I BEGIN with a brooding frustration. A problem, if you will. That frustration, that problem, however, yielded all of this. So, while frustrating, the problem was necessary; it gifted me, us, with all that lies before you, all of these thoughts—indeed, as a problem, it gifted me, us, as such, thought. While frustrating, the problem precipitated the emergence of the very thing that demonstrates the utility, the generativity, of problems.
I have only been calling myself a scholar of black studies and transgender studies for five years at the time of this writing. In that time, I have come across, on occasion after occasion, the illustrious name of Nahum Chandler. Whenever reference to black thought arose, or the figure of the Negro, or “paraontology,” Chandler’s name followed almost immediately, a citational nod that couldn’t not be made. But that was often what it was—a nod, a quick slip of the conceptual, philosophical brand name, as it were, perhaps a brief subsequent foray into a quoted or paraphrased definition, and then back to originally scheduled academic programming. I wanted to know more. Who was this Chandler guy, this powerhouse who seemed to loom large yet whose words, whose deep cogitative archive, often went ungrappled with? So, I set out to read his opus: X—the Problem of the Negro as a Problem for Thought.
I’m not going to say that that was a mistake, but I will say, with an unwavering fortification, that it was a stupid idea at the time.
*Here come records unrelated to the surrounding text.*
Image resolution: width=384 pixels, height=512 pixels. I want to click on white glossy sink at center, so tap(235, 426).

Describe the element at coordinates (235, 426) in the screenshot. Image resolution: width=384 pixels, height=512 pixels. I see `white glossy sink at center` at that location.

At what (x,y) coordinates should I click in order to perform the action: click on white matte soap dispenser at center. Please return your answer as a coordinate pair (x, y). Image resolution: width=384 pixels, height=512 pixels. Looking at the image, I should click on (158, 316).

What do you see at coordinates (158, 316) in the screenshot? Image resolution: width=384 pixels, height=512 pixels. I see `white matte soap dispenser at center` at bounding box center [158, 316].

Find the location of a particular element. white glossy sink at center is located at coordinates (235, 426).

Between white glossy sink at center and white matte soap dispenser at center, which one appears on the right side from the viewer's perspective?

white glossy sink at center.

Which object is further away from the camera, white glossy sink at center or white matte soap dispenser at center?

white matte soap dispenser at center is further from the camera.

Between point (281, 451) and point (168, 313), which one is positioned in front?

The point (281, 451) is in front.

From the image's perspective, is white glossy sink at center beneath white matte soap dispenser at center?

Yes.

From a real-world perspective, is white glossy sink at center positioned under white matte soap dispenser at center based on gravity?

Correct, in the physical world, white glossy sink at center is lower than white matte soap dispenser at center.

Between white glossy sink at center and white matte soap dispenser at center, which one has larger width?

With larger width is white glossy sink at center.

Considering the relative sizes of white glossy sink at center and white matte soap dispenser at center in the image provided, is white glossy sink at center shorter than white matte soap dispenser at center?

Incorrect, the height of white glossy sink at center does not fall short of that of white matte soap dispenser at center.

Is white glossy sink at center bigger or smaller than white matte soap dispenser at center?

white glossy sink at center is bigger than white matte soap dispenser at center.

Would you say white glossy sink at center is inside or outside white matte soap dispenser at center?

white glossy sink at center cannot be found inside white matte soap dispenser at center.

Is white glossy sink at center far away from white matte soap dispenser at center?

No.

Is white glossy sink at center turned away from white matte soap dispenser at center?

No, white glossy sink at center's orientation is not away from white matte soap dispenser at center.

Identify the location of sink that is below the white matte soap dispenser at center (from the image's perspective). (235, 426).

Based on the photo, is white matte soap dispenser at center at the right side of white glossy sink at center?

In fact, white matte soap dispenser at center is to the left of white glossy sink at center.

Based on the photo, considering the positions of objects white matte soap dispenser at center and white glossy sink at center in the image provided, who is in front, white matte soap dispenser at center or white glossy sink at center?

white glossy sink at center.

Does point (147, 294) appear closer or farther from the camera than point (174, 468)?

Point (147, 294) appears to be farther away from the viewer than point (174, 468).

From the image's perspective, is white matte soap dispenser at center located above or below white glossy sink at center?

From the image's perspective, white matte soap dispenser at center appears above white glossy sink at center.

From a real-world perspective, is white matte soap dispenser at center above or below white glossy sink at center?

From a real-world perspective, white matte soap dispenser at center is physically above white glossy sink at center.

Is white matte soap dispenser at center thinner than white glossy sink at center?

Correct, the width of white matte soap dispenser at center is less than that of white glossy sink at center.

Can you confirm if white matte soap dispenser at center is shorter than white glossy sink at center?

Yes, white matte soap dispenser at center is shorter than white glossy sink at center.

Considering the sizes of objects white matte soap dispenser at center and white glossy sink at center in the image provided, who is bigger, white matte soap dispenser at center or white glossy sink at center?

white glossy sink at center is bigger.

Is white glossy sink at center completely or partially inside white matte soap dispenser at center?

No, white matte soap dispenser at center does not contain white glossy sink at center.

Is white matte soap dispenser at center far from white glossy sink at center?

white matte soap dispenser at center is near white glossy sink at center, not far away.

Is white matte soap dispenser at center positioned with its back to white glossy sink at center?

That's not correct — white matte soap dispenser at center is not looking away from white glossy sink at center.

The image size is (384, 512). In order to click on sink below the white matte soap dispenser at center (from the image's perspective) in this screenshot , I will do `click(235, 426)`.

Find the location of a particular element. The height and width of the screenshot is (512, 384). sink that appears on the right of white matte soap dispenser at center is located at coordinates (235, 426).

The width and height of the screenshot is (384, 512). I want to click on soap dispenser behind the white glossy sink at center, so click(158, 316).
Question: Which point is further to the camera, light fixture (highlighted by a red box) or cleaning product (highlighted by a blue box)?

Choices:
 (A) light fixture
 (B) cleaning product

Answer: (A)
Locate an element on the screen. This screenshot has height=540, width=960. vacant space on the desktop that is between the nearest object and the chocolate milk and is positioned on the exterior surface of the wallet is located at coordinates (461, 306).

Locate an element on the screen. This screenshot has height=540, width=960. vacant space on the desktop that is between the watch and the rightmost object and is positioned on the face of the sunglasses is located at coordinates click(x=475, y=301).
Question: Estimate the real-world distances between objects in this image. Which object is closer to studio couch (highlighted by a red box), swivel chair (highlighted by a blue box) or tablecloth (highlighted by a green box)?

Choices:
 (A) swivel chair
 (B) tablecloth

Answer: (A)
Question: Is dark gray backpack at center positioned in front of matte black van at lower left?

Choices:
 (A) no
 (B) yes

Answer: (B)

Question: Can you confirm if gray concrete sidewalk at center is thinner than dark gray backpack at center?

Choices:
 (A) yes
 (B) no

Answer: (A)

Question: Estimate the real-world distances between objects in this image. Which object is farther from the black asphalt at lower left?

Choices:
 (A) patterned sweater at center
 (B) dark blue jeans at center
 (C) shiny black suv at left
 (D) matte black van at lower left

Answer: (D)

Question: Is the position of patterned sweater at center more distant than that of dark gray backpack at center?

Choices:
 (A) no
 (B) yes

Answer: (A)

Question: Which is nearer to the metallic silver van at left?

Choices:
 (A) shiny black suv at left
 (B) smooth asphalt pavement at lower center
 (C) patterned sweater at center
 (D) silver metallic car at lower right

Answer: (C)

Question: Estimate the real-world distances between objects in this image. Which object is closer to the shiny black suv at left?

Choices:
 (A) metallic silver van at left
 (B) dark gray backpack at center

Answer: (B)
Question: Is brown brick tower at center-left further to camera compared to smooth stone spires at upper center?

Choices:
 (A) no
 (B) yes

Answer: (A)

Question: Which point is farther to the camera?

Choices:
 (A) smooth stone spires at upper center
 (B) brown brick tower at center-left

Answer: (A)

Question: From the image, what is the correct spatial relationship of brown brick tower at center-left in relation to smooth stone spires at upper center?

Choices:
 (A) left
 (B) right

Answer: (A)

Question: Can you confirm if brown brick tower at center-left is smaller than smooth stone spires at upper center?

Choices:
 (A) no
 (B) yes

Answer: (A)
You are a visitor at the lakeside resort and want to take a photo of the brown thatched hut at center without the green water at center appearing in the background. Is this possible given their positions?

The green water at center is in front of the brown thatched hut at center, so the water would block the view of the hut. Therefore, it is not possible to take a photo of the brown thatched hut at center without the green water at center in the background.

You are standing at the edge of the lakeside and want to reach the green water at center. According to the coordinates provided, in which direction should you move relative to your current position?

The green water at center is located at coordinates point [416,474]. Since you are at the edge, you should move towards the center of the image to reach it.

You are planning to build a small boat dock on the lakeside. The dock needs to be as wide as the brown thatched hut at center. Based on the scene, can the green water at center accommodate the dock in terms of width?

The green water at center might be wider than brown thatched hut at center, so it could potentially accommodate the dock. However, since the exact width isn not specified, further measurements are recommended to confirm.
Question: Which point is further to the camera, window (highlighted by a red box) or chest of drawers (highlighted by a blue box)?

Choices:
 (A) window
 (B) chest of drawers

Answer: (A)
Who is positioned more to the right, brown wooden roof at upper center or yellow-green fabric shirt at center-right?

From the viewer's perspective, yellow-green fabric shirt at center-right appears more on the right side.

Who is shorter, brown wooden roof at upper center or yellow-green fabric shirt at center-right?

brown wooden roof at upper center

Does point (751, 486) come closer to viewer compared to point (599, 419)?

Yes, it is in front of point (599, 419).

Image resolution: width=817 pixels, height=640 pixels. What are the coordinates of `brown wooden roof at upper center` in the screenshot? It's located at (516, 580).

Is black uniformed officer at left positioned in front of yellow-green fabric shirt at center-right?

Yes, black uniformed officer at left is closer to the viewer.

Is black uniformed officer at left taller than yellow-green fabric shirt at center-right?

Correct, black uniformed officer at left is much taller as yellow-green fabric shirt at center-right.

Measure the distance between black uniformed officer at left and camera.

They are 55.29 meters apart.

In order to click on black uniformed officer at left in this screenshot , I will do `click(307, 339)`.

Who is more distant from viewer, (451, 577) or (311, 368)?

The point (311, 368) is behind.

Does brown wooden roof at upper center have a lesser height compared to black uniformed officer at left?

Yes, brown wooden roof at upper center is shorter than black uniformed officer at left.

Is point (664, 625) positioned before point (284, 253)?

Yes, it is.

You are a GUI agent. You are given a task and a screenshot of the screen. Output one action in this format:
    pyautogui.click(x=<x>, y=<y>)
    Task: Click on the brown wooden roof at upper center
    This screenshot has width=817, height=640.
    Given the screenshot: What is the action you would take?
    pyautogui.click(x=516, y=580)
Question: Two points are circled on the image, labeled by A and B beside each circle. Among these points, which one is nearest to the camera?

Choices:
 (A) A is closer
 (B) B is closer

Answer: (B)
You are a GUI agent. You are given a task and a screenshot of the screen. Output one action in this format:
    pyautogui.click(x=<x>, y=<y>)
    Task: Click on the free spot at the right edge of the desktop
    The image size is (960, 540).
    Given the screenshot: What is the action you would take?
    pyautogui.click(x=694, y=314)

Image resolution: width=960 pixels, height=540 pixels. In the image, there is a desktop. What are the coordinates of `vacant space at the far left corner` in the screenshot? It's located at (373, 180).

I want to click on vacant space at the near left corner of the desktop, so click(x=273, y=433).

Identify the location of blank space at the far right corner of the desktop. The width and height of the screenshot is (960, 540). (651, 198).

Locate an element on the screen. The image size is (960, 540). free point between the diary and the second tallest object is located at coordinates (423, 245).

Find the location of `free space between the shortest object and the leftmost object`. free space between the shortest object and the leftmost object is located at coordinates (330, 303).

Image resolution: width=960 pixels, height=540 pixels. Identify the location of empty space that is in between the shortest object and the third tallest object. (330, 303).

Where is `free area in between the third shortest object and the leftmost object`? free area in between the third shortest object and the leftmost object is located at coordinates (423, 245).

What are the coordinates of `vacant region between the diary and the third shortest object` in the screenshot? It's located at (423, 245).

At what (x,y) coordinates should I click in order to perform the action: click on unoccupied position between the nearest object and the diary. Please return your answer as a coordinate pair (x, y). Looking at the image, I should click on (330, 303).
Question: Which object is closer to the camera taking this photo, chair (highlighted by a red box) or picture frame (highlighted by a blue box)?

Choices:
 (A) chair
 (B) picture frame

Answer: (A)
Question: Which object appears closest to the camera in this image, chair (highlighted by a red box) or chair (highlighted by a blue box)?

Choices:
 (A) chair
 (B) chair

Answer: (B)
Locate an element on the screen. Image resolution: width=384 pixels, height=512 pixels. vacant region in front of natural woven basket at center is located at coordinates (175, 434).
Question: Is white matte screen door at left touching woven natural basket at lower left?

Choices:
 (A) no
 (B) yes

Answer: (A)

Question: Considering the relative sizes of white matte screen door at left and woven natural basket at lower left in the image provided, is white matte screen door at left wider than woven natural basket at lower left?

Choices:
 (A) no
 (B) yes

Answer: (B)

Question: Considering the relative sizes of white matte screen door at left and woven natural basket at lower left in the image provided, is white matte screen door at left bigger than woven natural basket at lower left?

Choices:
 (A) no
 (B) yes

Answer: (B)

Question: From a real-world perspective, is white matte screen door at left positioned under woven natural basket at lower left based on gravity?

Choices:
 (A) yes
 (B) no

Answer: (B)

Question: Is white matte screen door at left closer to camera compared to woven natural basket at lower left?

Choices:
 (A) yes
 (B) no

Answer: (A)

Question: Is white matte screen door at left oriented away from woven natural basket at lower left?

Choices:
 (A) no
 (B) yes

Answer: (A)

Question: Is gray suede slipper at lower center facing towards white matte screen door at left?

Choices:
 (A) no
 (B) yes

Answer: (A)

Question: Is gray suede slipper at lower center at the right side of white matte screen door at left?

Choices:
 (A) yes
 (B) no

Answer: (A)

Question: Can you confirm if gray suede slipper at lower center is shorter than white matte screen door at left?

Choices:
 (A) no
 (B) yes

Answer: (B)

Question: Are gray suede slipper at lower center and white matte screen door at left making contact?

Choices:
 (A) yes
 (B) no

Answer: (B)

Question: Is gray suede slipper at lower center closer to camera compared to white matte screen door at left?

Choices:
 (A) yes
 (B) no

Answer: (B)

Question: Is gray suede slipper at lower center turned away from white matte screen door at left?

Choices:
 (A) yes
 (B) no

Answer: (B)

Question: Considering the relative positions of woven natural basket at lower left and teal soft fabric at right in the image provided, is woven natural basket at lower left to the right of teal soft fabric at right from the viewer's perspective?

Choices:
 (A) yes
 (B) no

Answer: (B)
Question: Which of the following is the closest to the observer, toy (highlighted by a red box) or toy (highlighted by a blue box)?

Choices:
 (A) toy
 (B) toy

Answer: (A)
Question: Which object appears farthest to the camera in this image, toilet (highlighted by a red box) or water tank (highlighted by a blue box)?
Reading Chandler’s work made very clear why he was only referenced rather than deeply, sustainedly engaged, why he was known mostly through the buzzwords and not the archive on which the buzzwords rested. The man is difficult to read; reading X is a treacherous discursive experience. One cannot leisurely read Chandler; one must strap in, come correct, bring one’s A+ game, and, in the immortal words of The Lion King’s Scar, be prepared. I was not prepared my first time reading it. I could not commit, could not get past “Anacrusis.” So I gave it up for months, contenting myself with the secondary literature and references to that behemoth of a text. That is, until the resounding pulsations of the “X,” its polysemous and promiscuous applications, compelled me to return.
This book, what you hold in your hands—more of a pamphlet actually, a speculative wandering around the circulatory system of a problematic and problematizing thought—culminated because of my frustration with the difficulty of Chandler’s writing yet the perceived (and, in my opinion, confirmed) importance of a deep engagement with it, the love of thinkers who oft made references to Chandler (Fred Moten, J. Kameron Carter, Denise Ferreira da Silva), and lastly, the thing that made me dive deep into the Chandlerian thickets, his profound oversights as to the massive resonances the X-as-Negro problematic and problematic figure of the Negro have with the X as referential of the gender nonnormative, the trans.
What I have written here is thus an attempt to take Chandler’s book, and his overall intellectual corpus, to task on its radical reconfiguration of “the figure of the Negro” as a disturbance of ontological groundedness and, more pressingly, its elision of the gendered valences of such ontological disturbance. Insofar as Chandler’s work is deeply generative in theorizing the figure of the Negro as both a “historial” figure and a nonfigure, as it were, that undoes the ontological moorings that sustain the violent logics of metaphysics, The Problem of the Negro as a Problem for Gender pushes this in a more radical direction by amplifying the figural nature (or the not-quite-material nature) of “the Negro” and excavating the deeply gendered, trans resonances not considered in Chandler’s incredible book. This book, then, seeks to contribute two primary things. First is a deep reading and writing-with Chandler’s theorization of the X and the Negro. Part of the lack of sustained engagement with the full scope of Chandler’s work is his esoteric writing, which I hope to clarify. Not only do I hope to elucidate Chandler’s theorizations but I also hope to excavate the gendered elisions in theorizations of the Negro as an ontological problem. That is, I am bringing the trans and transgender studies to bear on the methodological critique of the ontology of whiteness so pervasive now in black studies. Therefore, second, I contribute an argument in excess of, though conversant with, Chandler in that I draw readers into a meditation on black feminism and gender nonnormativity via the X. The Problem of the Negro as a Problem for Gender is interested in how gender, specifically trans genders, nonbinary genders, and the nonnormative gender implied by the nexus of black and woman, are necessary for any radical project of interrogating the logics of Western ontology.